Have you ever written a compiler? Its almost all branches. You lexer takes a character/word and then compares it against a list of possibilities to determine its type, then emits that token and the parser will take the token and compare it against all the possibilities it has and choose based on the type of it what direction to take. Basically every character goes through multiple branches in order to determine what it is so that syntax and language semantics can be checked. I have written quite a few compilers and I its a lot of branch code. Optimisers are especially branch heavy, they go through the abstract syntax tree looking for a match for their optimising pattern, which is a lot of comparisons with a no answer and a few yes ones.

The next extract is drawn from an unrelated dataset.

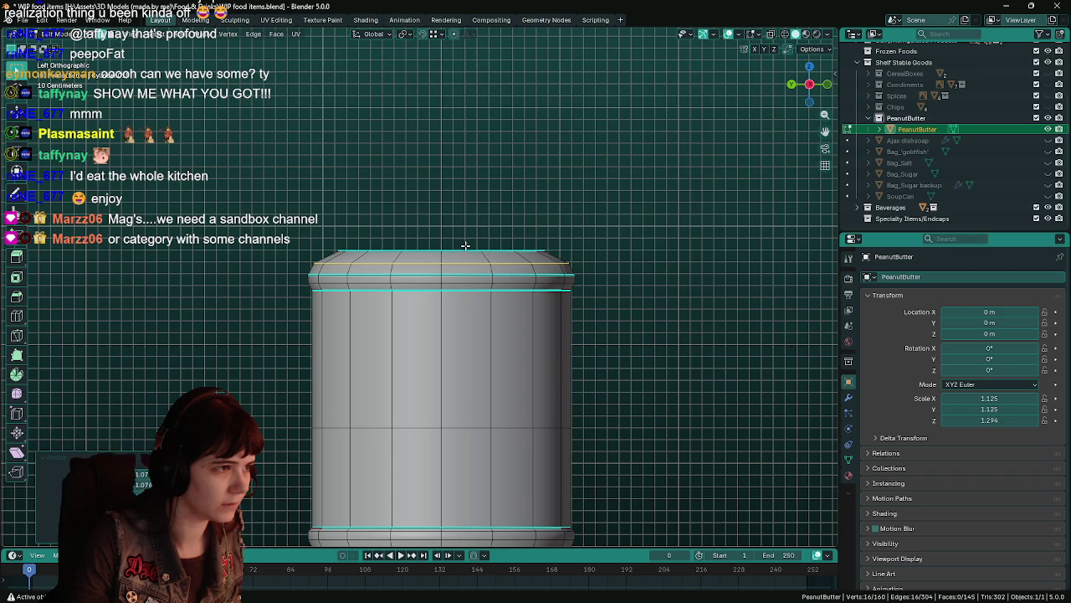
key(g)
key(g)
click(694, 254)
key(s)
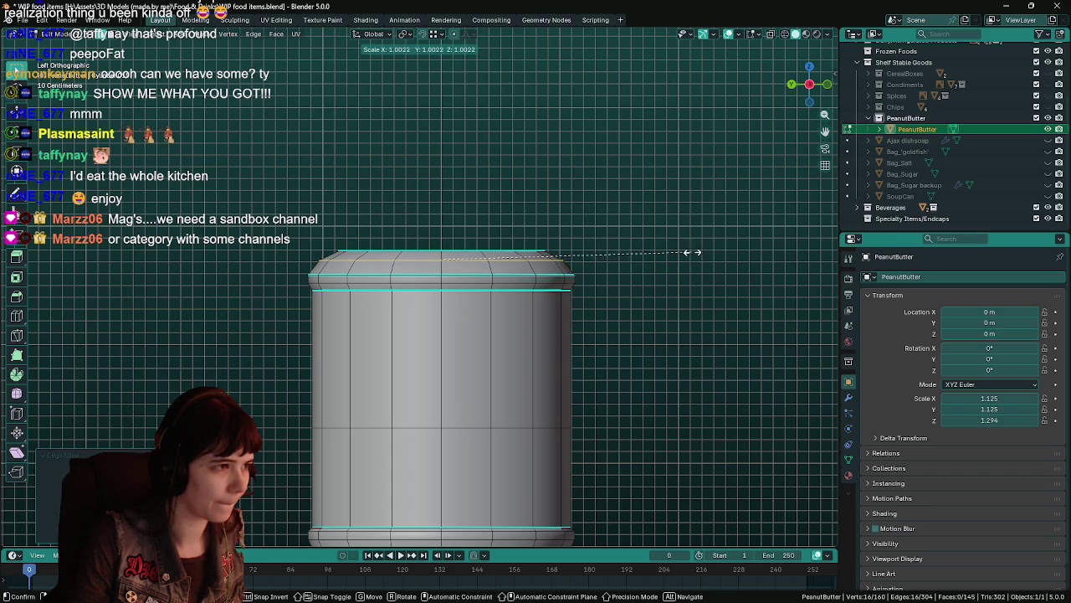
click(701, 252)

Really good branch prediction and prediction calculation really help compilers along. One of the big things that Haswell beefed up was its branch predictor and its cache, two things we would seriously expect to improve a program with a lot of branches. Yet in most games and calculation heavy apps the benefits from Haswell are disappointingly low, <10% the grand majority of the time even with the additional calculation port. In C++ its +25%. If you profile the gcc compiler you'll see the reason, huge numbers of branch mispredictions from the CPU. That is most what compilers do, choose between all the options to work out which byte to emit.

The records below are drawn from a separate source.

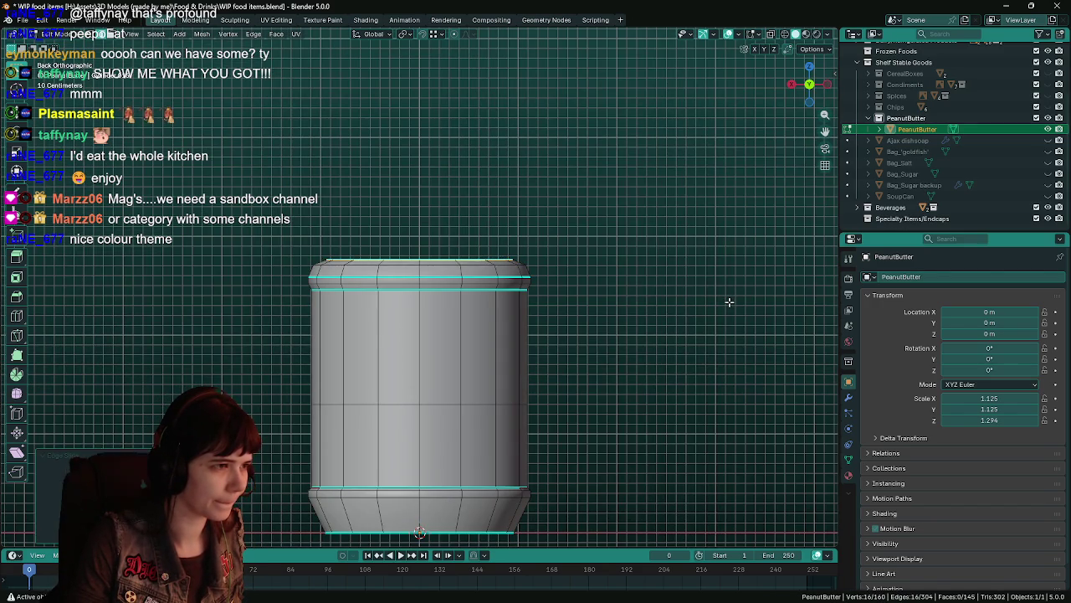
scroll(732, 302, down, 1)
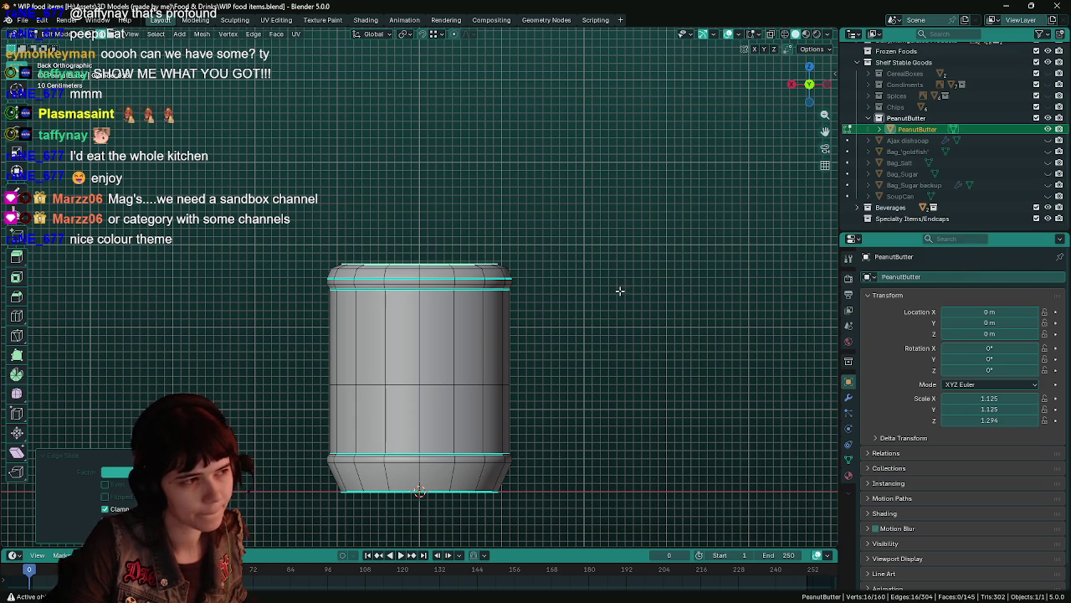
scroll(602, 289, up, 1)
Step: Raise the top edge loop on Z, scale it to 0.934, and save in Object Mode
key(g)
key(z)
click(659, 288)
key(s)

This is the reason we see a 4 core/8 thread Intel CPU beating convincing a 4 module 8 core AMD chip. The AMD ought to win, its got a lot more Integer performance with those 8 integer ALUs substantially more than the Intel CPU, its just not as good at branch prediction and cache performance and it looses out heavily despite its apparent advantage. Compiling is nasty for CPUs, its one of the worst cases of calculation I know of because in and amoungst all those branches you also have some really complicated algorithms going across large amounts of data in RAM. It really uses a very specific set of resources which right now Intel's design is a lot better, basically twice as good as AMD.